Commençons par résumer un peu cet épisode mais à nous de prévenir : Cet article contient des révélations sur les caractères, ainsi que l’ensemble de la série. Juste au début de l’épisode, Hannah Grose, incarnée d’une manière impeccable par T’Nia Miller, est assise à côté d’Owen (Rahul Kohli), près du feu. Une bouteille à la main, elle écoute ce que lui dit Owen à propos de la mémoire, concernant la démence de sa mère. « On ne peut pas compter sur le passé », dit-il. « Et on ne peut compter sur le futur non plus ». Et dès qu’Hannah regarde à droite, la scène change : elle fait un saut temporel et spatial, elle n’est plus près du feu dehors, et elle n’est plus en 1987. C’est la première fois qu’elle fait un saut temporel. Au total, il y en aura vingt : 18 grands, 2 petits (numéros 12 et 20 du tableau en dessous).

Des flash-back ou des débrayages ?

Christian Metz, dans le deuxième volume de son livre Essais sur la signification au cinéma, en parlant des théories présentées par Jean Mitry et Jean Leirens, souligne un fait assez curieux : « le spectateur d’un cinéma permanent qui entre dans la salle au milieu d’un retour en arrière, croit que c’est le présent du film qui est en train de se dérouler. L’image du flash-back n’est donc pas subjective par elle-même. » (p. 47). Cette constatation attire davantage notre attention à cause du plan narratif de cet épisode centré sur Hannah Grose, car elle aussi, se trouve le plus souvent dans des positions où elle n’est pas certaine du temps de ces flash-back.

Du point de vue narratologique, Grose assume deux rôles figuratifs :

  • Narrateur (c’est elle qui se souvient de son passé et qui nous le décrit)
  • Protagoniste (elle n’est pas exactement au courant de ce qui se passe)

Dès qu’elle ouvre une porte et se transporte à un temps différent, nous voyons que ces rôles sont interchangeables. Soit elle est la narratrice car elle sait exactement où (et quand) elle se trouve, soit elle assume le rôle de protagoniste car devant ces transportations, elle est aussi surprise que le spectateur.

Et comme nous en avons déjà parlé, nous ne sommes pas sûr s’il faut qualifier de « flash-back » ces transportations, car le caractère fait un zigzag entre les temps et les espaces, donc le présent devient de plus en plus flou et même imperceptible.

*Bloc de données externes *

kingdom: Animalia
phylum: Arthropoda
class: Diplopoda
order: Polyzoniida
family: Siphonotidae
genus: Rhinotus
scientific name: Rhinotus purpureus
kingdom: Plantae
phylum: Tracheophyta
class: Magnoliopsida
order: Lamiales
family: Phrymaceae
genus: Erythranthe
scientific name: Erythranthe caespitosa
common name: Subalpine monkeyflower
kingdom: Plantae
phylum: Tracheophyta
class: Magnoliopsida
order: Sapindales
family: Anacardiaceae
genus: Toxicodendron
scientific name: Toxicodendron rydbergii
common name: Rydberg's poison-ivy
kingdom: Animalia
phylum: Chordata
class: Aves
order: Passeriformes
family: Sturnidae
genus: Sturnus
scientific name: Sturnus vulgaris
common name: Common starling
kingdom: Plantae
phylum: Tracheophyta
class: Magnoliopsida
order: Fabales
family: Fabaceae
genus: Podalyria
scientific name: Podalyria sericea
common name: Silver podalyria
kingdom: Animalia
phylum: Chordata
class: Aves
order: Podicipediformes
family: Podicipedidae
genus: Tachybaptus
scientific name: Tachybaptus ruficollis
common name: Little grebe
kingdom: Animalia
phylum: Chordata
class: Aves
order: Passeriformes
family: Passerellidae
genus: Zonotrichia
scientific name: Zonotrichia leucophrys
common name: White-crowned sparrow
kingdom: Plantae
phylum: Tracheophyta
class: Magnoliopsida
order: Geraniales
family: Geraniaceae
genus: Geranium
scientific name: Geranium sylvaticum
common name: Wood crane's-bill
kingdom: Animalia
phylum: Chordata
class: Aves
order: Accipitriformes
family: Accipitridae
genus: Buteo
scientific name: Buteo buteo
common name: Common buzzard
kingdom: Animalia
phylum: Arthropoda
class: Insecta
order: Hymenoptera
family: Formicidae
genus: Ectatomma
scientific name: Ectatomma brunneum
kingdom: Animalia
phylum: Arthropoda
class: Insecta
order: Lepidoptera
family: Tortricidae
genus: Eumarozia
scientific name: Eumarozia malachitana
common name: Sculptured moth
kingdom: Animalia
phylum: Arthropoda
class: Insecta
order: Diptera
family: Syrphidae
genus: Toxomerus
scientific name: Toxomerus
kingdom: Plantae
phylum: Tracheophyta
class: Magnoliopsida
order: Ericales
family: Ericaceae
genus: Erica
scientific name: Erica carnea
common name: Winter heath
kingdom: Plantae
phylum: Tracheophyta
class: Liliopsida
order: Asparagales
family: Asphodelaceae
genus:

C’est pourquoi sur le plan sémiotique et narratologique, il va falloir nommer ces sauts temporels en tant que « débrayages ». Dans la terminologie greimassienne, le débrayage se définit comme « l’opération par laquelle l’instance de l’énonciation disjoint et projette hors d’elle, lors de l’acte de langage et en vue de la manifestation, certains termes liés à sa structure de base pour constituer ainsi les éléments fondateurs de l’énoncé-discours. » (Sémiotique. Dictionnaire raisonné de la théorie du langage).

Le plus important, c’est que la disjonction en question se réalise en se basant sur trois conditions de l’énonciation : « je – ici – maintenant ». Alors il s’agit de « non-je », « non-ici » ou de « non-maintenant ». Le caractère Hannah Grose, avec l’ouverture de chaque porte, avec chaque transportation, assume ces trois conditions (avec quelques exceptions). Donc il s’agit d’un triple débrayage :

  • Débrayage temporel (elle n’est plus dans son présent subjectif)
  • Débrayage spatial (elle n’est plus où elle était)
  • Débrayage actantiel (elle assume le rôle de narrateur, donc elle parle d’elle-même en tant que « non-je »)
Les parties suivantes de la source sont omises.